I don’t remember how this feud all ended, we were kids and I’m sure other battles and alliances emerged over other issues. I just recall Elton’s last great single stand was with “Philadelphia Freedom” and knowing I had done the right thing in not caving to peer pressure. By the time Elton’s (recess?) credibility was waning with Kiki Dee, my family had moved back to North Dakota.
And all these decades later, I still don’t trust AM saps like John Denver, The Carpenters, and Barry Manilow. While I’ve bored you enough about this boyhood mini-trauma, that doesn’t mean we can’t go watch Charlie Rich burn the card announcing Denver as a winner at the 1975 Country Music Awards.
Tuesday, October 03, 2017
Junkyard - “Hands Off”
I heard a new (great) song by Junkyard on Little Steven’s Underground Garage the other day and whew … holy late eighties flashback, Batman. Back then, Axl Rose once wore a Junkyard shirt in a video or photo shoot and suddenly the stock in that band took off. I found their debut album a letdown and the follow-up even more of a drag (and if I recall correctly, the sophomore release had some sort of a Steve Earle contribution*.) But one song, that one glorious song on Junkyard’s debut is a beauty.
The opening chords of “Hands Off” let you know it might be something special and the Southern rock/LA glam mix is intriguing.
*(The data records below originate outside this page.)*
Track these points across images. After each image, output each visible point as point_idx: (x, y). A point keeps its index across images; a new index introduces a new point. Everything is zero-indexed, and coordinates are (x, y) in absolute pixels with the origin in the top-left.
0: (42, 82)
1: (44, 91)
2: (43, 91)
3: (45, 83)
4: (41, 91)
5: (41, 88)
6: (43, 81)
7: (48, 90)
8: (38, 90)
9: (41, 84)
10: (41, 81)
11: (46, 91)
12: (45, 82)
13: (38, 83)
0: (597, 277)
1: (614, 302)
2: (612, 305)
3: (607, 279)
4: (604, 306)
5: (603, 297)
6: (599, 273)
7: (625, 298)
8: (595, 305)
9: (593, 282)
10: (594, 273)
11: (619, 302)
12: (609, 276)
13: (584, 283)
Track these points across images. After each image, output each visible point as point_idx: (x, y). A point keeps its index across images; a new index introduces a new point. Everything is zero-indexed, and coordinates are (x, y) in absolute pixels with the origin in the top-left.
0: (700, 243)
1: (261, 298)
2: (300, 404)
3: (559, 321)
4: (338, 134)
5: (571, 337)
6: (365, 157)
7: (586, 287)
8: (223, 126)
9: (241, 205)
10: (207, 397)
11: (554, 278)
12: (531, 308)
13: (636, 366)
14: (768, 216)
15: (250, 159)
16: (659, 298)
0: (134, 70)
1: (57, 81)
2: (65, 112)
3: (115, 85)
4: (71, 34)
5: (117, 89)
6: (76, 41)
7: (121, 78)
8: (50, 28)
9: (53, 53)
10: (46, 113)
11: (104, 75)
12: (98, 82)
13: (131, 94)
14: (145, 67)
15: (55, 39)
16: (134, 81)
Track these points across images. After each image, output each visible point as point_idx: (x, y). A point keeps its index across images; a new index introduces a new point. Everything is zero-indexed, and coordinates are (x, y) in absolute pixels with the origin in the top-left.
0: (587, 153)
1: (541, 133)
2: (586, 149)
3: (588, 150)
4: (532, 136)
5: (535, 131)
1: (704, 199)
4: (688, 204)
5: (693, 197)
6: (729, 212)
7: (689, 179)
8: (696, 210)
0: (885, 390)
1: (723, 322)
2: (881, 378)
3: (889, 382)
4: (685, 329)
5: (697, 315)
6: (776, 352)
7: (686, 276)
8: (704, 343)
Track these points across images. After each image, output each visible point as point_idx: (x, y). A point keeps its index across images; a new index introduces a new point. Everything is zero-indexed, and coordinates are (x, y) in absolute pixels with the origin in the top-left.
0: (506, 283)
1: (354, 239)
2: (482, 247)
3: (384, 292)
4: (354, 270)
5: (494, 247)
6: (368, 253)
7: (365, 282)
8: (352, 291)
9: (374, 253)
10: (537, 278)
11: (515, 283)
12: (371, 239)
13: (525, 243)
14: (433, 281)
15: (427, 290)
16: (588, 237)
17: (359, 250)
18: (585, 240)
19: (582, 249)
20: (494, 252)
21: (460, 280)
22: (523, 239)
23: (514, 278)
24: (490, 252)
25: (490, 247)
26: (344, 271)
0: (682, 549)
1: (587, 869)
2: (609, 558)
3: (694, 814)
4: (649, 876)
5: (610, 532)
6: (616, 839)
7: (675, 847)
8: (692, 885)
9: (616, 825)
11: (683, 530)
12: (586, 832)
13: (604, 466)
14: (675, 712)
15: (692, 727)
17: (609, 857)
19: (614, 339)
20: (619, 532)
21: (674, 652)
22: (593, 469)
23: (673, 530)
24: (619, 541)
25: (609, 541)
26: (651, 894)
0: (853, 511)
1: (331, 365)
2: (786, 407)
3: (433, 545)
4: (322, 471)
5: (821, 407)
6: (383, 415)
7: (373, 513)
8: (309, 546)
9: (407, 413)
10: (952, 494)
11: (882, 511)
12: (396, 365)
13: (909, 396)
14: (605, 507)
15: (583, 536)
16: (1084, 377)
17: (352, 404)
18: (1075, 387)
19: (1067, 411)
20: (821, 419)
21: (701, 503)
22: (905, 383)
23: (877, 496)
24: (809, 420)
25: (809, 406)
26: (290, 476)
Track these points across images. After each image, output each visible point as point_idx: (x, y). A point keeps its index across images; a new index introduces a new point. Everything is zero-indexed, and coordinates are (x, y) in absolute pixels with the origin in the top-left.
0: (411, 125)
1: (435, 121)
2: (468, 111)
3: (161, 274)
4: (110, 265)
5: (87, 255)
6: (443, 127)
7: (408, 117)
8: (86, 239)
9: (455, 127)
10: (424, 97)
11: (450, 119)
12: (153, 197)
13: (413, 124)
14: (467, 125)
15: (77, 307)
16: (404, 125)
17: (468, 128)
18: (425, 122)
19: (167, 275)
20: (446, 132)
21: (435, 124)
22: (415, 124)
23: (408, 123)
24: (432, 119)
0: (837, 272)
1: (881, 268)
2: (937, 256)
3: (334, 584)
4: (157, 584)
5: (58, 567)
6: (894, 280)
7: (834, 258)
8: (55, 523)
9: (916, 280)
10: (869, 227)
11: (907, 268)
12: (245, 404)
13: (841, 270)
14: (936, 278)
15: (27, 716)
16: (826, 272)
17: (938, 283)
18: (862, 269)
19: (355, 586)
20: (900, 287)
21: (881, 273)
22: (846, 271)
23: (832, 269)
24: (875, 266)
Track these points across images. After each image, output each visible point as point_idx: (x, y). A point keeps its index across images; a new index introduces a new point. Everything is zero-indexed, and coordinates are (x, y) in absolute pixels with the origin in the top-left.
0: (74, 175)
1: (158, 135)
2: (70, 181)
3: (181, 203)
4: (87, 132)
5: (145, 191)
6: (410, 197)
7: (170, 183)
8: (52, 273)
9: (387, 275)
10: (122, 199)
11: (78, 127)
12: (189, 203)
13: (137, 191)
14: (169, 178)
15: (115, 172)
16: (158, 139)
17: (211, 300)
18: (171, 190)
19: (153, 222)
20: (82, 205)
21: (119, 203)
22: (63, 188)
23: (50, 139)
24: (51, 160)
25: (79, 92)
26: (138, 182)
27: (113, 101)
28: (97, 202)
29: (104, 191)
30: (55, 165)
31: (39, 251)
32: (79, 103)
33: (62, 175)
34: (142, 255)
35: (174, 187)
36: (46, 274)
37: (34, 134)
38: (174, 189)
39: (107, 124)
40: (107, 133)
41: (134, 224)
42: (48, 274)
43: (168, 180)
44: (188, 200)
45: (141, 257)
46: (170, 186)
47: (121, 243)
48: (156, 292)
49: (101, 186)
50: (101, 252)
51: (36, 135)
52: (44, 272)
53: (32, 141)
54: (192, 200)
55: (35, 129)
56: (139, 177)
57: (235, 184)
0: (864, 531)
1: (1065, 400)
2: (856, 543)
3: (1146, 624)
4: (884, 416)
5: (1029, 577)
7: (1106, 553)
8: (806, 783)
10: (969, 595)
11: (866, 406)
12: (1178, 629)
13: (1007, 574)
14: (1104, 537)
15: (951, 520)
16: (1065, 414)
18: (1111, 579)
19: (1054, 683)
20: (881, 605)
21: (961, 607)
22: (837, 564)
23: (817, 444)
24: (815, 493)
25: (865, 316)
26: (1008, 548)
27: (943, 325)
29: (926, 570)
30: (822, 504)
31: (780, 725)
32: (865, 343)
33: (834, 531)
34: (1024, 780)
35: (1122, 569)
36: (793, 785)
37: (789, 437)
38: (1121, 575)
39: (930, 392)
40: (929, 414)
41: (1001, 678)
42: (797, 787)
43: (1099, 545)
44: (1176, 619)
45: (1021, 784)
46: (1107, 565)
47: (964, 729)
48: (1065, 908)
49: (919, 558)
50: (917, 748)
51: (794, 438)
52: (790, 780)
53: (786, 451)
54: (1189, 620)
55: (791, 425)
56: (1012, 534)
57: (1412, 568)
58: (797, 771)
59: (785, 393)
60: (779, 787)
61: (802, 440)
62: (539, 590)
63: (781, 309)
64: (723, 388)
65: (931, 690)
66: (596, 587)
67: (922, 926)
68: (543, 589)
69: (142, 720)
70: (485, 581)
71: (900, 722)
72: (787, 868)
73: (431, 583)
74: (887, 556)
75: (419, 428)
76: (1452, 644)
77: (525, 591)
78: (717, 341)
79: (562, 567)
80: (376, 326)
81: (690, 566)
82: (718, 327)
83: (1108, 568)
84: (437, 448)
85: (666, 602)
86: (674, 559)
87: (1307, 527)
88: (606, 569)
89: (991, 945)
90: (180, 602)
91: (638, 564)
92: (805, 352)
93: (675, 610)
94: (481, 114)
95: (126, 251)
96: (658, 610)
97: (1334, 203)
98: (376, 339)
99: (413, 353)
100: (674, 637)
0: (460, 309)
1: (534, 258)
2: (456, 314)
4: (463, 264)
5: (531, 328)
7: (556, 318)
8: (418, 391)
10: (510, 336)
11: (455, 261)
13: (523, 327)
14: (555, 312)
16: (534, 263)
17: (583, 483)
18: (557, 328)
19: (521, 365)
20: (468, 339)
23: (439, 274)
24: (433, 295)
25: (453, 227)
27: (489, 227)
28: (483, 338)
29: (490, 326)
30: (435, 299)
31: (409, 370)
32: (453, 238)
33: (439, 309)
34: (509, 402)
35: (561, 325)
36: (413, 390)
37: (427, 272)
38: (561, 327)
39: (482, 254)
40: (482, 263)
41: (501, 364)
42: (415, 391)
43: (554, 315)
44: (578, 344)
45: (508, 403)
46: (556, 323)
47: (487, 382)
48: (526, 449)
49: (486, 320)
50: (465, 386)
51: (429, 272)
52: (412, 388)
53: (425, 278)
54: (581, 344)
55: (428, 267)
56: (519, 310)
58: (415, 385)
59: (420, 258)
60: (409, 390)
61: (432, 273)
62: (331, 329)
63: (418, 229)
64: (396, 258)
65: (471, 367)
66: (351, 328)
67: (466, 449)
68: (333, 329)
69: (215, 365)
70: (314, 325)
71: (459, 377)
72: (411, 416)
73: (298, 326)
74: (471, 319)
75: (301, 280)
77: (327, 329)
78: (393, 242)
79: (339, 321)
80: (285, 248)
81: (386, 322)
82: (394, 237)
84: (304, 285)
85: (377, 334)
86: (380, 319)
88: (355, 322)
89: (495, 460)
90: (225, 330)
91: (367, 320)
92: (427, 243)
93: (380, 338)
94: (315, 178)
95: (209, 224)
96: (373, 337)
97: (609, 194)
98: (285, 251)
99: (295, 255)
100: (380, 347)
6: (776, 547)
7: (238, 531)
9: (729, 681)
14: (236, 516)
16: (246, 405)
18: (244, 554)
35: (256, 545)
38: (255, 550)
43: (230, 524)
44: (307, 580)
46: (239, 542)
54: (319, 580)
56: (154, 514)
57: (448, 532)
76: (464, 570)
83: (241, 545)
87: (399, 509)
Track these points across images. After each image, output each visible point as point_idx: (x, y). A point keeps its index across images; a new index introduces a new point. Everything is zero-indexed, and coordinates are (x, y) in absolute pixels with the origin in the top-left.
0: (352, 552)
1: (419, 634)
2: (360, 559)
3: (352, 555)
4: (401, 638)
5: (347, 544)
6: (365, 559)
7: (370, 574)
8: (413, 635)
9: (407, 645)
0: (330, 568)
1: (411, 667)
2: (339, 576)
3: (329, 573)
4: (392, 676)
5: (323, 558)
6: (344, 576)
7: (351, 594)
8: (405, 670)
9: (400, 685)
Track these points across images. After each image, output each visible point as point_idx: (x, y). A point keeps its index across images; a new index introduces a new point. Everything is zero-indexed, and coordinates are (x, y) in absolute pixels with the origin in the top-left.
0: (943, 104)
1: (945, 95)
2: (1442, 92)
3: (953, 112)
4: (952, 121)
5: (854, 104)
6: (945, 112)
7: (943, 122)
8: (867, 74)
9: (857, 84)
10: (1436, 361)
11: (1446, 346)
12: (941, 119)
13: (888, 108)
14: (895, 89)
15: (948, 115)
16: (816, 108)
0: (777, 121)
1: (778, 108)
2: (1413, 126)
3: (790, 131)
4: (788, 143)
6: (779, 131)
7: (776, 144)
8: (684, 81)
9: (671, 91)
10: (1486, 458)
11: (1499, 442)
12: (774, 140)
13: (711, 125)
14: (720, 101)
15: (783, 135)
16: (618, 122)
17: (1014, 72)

Sure, the singer sounds sub-Axl and the chorus loses its luster after the second round, but the guitar solos are Skynyrd-worthy and when you’re about to give the song three stars and a “B” for effort, it goes into a spoken soliloquy about infidelity and broken friendships and a Woody Allen (!) namecheck and a riff about “a really understanding guy (who) just listens” and a “goddamn” interjection that bumps up the effort to an “A” and leaves this tune as a brilliant five star recording that for me wrapped up rock ‘n’ roll eighties in a bow.
*I went back to my mid-nineties zine roots - before every fact was on the Internet - in this opening paragraph and did no research regarding the Earle/Junkyard or Rose/Junkyard connections. Sometimes its more fun to work off of memory than Wikipedia. I’m the guy who’s always looking up crap on my phone during bar conversations. The “well, actually” act must wear quickly, right?